> _Your assignment_:
Copy out the text of the items below with every "Sweatshirt" swapped for "Hoodie", changing nothing else. Leave the pictures out of your answer.

========

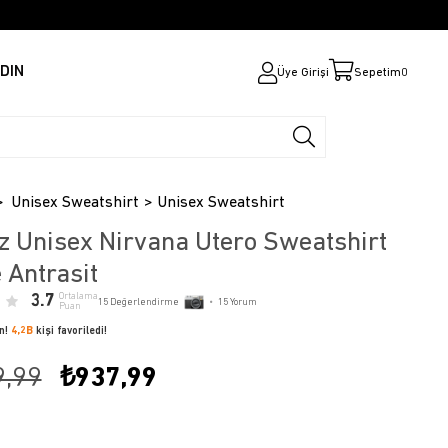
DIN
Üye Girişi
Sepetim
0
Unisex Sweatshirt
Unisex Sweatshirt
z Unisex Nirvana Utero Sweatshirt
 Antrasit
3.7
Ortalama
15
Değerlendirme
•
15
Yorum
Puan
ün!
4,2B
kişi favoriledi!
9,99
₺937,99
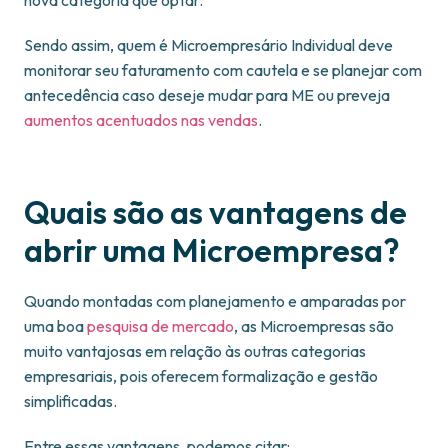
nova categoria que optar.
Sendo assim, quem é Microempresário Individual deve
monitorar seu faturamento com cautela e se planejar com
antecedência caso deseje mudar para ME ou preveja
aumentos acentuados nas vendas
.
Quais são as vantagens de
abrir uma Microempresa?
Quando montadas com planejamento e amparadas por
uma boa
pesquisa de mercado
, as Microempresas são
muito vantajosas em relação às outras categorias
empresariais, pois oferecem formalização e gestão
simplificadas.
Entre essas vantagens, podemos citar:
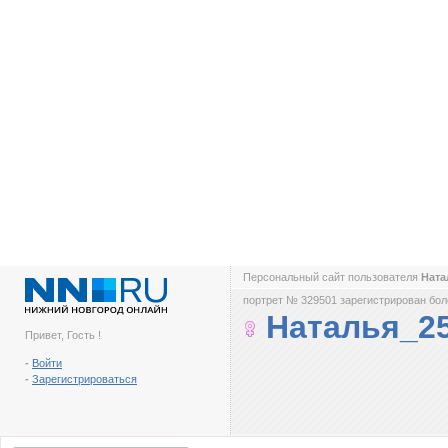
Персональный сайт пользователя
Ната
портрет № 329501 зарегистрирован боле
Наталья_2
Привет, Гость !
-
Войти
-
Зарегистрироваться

========

> _Answer below_:
DIN
Üye Girişi
Sepetim
0
Unisex Hoodie
Unisex Hoodie
z Unisex Nirvana Utero Hoodie
 Antrasit
3.7
Ortalama
15
Değerlendirme
•
15
Yorum
Puan
ün!
4,2B
kişi favoriledi!
9,99
₺937,99
nova categoria que optar.
Sendo assim, quem é Microempresário Individual deve
monitorar seu faturamento com cautela e se planejar com
antecedência caso deseje mudar para ME ou preveja
aumentos acentuados nas vendas
.
Quais são as vantagens de
abrir uma Microempresa?
Quando montadas com planejamento e amparadas por
uma boa
pesquisa de mercado
, as Microempresas são
muito vantajosas em relação às outras categorias
empresariais, pois oferecem formalização e gestão
simplificadas.
Entre essas vantagens, podemos citar:
Персональный сайт пользователя
Ната
портрет № 329501 зарегистрирован боле
Наталья_2
Привет, Гость !
-
Войти
-
Зарегистрироваться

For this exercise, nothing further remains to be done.